La máxima del filósofo alemán Immanuel Kant, «Ten el valor de servirte de tu propio entendimiento», cobra relevancia en el contexto actual, donde la inteligencia artificial y los algoritmos influyen en las decisiones cotidianas.
El llamado de Immanuel Kant a “tener el valor de servirse del propio entendimiento” constituye, a más de 200 años de su formulación original en 1784, un pilar ineludible para comprender los riesgos de la sociedad contemporánea. En un entorno donde la inteligencia artificial y las redes sociales automatizan gran parte de nuestras decisiones cotidianas, la invitación kantiana, conocida históricamente bajo la divisa Sapere aude o “atrévete a saber”, adquiere un matiz urgente. El problema central identificado por el filósofo prusiano no era la carencia de inteligencia en los seres humanos, sino la falta de coraje para utilizar la propia razón sin la tutela constante de terceros.
En la actualidad, esta “tutoría” mutó de las figuras tradicionales, como líderes sociales o religiosos, hacia sistemas algorítmicos que perfilan el comportamiento y las preferencias del usuario. Como señaló el académico Edier Adolfo Giraldo Jiménez en el portal Al Poniente, el riesgo reside en la “gubernamentalidad algorítmica”, un fenómeno donde el sujeto delega su discernimiento en herramientas digitales.

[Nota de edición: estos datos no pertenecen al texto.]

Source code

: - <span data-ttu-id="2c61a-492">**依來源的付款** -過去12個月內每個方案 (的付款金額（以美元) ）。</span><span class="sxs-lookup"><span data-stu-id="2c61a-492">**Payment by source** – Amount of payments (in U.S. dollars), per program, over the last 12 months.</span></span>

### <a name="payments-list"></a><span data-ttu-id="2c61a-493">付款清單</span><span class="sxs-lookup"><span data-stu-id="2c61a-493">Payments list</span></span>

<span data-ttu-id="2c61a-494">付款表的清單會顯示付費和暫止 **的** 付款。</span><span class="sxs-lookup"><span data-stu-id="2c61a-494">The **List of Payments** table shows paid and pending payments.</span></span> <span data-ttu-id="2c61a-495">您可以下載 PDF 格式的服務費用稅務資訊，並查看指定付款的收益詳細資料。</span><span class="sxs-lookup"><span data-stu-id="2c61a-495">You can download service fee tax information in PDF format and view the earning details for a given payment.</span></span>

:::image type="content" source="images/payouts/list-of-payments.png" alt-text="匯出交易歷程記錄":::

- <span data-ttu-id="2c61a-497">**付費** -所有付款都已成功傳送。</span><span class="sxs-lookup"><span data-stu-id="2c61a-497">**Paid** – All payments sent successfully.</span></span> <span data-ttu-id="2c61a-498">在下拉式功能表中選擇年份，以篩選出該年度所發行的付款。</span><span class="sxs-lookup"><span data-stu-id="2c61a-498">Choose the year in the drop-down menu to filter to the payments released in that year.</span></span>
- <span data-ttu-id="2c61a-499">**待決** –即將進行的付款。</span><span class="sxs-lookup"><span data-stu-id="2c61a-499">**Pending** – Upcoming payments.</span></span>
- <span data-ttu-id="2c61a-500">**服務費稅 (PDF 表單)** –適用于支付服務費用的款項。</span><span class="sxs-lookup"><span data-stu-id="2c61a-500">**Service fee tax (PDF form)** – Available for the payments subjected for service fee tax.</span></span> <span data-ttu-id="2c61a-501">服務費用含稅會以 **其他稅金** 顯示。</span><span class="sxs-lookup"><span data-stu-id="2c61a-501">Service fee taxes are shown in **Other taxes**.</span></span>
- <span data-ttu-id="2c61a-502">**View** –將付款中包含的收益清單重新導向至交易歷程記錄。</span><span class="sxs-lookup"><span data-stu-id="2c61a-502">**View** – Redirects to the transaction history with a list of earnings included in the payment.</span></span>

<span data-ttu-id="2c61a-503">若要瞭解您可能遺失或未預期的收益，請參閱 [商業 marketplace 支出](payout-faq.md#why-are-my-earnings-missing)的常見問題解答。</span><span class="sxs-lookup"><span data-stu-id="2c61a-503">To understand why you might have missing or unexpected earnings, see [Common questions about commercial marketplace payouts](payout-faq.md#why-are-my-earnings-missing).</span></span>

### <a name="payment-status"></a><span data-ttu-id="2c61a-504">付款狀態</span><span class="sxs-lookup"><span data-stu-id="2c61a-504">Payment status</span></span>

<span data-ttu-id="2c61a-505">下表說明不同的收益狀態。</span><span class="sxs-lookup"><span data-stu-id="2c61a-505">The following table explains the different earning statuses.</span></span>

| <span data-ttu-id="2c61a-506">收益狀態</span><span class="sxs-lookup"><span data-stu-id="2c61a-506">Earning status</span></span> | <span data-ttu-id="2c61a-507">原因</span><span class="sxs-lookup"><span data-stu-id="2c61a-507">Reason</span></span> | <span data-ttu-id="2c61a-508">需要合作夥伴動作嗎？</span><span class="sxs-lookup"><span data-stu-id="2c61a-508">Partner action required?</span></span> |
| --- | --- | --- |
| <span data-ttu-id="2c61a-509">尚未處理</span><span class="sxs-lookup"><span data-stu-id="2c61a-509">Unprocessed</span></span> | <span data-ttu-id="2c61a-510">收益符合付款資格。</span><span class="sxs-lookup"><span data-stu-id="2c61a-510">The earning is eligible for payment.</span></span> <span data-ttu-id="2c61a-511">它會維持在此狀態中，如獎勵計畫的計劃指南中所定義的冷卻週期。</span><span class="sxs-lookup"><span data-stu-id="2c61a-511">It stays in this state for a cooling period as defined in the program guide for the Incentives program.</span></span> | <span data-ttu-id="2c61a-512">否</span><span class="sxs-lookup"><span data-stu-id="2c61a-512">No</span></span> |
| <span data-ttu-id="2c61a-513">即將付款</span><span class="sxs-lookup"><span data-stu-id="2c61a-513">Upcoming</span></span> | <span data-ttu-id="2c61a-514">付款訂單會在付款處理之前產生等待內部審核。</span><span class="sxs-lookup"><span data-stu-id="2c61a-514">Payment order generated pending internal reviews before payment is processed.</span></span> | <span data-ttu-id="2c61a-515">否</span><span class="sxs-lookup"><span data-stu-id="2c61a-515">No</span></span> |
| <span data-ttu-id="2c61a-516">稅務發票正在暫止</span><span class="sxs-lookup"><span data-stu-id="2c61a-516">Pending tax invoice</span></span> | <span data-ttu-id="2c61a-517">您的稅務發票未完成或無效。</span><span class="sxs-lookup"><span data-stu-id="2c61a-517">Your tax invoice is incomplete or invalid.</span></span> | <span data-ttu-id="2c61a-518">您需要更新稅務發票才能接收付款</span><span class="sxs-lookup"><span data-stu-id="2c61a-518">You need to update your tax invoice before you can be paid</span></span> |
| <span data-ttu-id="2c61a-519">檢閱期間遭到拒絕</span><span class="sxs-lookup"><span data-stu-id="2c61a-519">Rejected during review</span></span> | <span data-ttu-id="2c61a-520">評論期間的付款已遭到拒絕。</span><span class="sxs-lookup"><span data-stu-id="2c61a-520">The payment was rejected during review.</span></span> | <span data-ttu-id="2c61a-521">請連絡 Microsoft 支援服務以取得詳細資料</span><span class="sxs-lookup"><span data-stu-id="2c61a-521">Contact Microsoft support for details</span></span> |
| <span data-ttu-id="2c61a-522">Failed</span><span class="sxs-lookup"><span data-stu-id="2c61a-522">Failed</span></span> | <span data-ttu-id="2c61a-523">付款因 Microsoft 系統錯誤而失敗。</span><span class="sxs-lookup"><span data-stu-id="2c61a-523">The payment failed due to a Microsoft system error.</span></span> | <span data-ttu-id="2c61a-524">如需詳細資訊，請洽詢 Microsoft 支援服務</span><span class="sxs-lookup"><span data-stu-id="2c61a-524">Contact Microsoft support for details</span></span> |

Aunque estas tecnologías facilitan la existencia, el peligro surge cuando se convierten en tutores que dictan rumbos de vida, lo que transforma a los adultos en lo que Kant denominaba personas en estado de “minoría de edad”: individuos con pereza o cobardía para pensar por cuenta propia.
Desde la Universidad Nacional Autónoma de México, especialistas destacaron que la obra de Kant sigue como un faro para las nuevas generaciones debido a su enfoque en la autonomía ética. Pedro Stepanenko Gutiérrez, investigador del Instituto de Investigaciones Filosóficas, subrayó que la “autonomía de juicio” es el mejor antídoto contra la posverdad y la manipulación de la opinión pública. Para el investigador, el imperativo categórico kantiano permite a los ciudadanos salir de la infancia mental y asumir la responsabilidad plena por sus acciones. La libertad, lejos de ser un hacer desmedido, es definida por Kant como la capacidad de autodeterminación racional.
Esta perspectiva se extiende al ámbito educativo, donde el filósofo advertía que los sistemas basados estrictamente en premios y castigos condicionan al individuo a actuar por conveniencia y no por convicción. En una idea paralela de Kant, educar mediante estímulos externos genera adultos que abandonan la rectitud si no hay una retribución directa. El pensador, nacido en 1724 en Königsberg, insistía en que la verdadera moralidad nace del deber interiorizado, una lección que interpela las prácticas de crianza de 2026, donde a menudo se prioriza la inmediatez sobre el desarrollo del carácter.
La vigencia de su pensamiento no se limita a la moral o la política, sino que alcanza el sentido mismo de la vida. Kant sostenía que aunque el origen humano es común, pocos se atreven a definir su propio destino. La invitación a pensar por uno mismo no es un ejercicio cómodo, sino que exige esfuerzo, responsabilidad y la valentía de sostener una mirada propia frente a la presión de la mayoría o la influencia de un algoritmo.
En un mundo polarizado y altamente tecnológico, la filosofía de Kant recuerda que la dignidad humana radica, esencialmente, en la libertad de ejercer el pensamiento propio con rigor, autonomía y responsabilidad, para evitar convertirnos en meros espectadores de nuestras propias existencias.